Tuesday, 26 April 2022

From Monopoly to Triopoly

The zero -sum game of Monopoly represents the world economy as-we-know-it today. Players participate in the game for what they can get out of it, regardless of the costs to others and the planet. The game has an interesting history.

In the late 19th century Quaker followers of the American alternative economist Henry George devised a series of board games to facilitate discussion of practical ways to bring about system-wide reform of the entire political economy. The boards represented key institutions and landmarks of their local municipalities, and the debate sought to engineer practical alternatives to the centralisation of control of the political economy by elite players.

The games were drawn up in a wide variety of locations throughout the English-speaking world, over a period of several decades. They were played in three stages. Phase One showed the zero-sum game as it was emerging in the late 19th and early 20th centuries. Phases Two and Three demonstrated how the rules could be adapted to create a win-win political economy, a just and fair society for all. In 1935 Phase One of the Landlords Game was adapted and marketed as Monopoly.

In the late 1990s, members of the Bromsgrove Group came across Brer Fox and Brer Rabbit, a Scottish version of the Landlords Games. Several versions of the game were drawn up, played and discussed around the UK in the early years of this century. One version has been available for some years at the very bottom of the SOCIAL ART page of https://www.douglassocialcredit.com/ .
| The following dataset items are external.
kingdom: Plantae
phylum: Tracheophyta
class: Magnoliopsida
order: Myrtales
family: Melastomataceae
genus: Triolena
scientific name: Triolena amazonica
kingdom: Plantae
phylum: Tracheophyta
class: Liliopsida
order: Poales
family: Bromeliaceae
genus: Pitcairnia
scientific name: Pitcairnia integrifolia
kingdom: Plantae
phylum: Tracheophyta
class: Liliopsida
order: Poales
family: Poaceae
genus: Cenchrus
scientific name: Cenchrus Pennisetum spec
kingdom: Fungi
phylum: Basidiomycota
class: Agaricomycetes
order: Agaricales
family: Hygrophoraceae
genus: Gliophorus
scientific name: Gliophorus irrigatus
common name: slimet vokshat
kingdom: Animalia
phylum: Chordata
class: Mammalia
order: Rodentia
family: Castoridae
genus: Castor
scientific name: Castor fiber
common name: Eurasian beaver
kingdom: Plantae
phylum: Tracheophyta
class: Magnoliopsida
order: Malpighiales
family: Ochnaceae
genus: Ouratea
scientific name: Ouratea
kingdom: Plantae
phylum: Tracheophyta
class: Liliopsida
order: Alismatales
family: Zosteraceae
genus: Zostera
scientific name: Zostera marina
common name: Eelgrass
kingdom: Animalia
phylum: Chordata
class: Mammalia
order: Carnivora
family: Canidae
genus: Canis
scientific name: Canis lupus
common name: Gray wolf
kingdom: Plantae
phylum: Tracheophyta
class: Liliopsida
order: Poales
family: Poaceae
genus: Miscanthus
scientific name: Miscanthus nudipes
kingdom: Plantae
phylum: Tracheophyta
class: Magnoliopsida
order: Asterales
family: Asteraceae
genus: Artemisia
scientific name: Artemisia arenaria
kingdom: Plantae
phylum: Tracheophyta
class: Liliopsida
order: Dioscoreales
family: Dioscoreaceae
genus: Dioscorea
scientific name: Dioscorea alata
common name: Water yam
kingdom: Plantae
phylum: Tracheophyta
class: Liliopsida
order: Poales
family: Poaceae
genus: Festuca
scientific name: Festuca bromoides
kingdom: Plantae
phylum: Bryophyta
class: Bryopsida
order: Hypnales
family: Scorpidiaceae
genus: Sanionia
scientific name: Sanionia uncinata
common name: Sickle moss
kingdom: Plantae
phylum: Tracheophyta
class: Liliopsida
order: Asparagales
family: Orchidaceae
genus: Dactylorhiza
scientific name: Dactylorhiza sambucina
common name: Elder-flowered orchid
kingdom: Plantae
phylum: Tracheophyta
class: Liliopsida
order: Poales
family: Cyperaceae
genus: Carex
Wherever in the world we happen to be living at the moment, it would seem to be a good plan to explore the local land and institutions through which we are supplied with the everyday necessities of life. Three phases of group discussion suggested are:

Compare and contrast Monopoly and Brer Fox and Brer Rabbit. Note especially that the banker is not present on the Monopoly board. Yet he holds all the money and the property cards - quite literally. He hands out the money, and creates more when it runs short. Note on the Brer Fox board squares representing Mother Earth, the Bank, the Poorhouse and the moors, common land and farmland. Nothing lives on the Monopoly board.

How did your local political economy look in 1913? Using local histories and maps, draw up a board reflecting the politics, economics and culture of the local town or municipality where you currently live.

How does your local political economy relate to the corporate world of monopoly capitalism?

The plan is not to provide a ready-made blueprint for the future, but to stimulate discussion leading to consolidation of practical action towards 'triopoly', a Threefold Social Order as envisaged by Rudolf Steiner.